(Beginning of ENTRIES SUPPLIED)

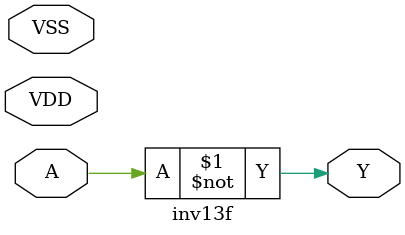
<source format=v>


module inv13f ( Y, VSS, VDD, A );
  input A;
  output Y;
  inout VDD;
  inout VSS;
  assign Y = ~A;
endmodule

</source>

(End of ENTRIES SUPPLIED)

**YOUR INSTRUCTIONS:** Start at the line containing "module inv13f ( Y, VSS, VDD, A );". Repeat it and each line after it, word for word, to the end of the records.

**ANSWER SPACE:**
module inv13f ( Y, VSS, VDD, A );
  input A;
  output Y;
  inout VDD;
  inout VSS;
  assign Y = ~A;
endmodule

</source>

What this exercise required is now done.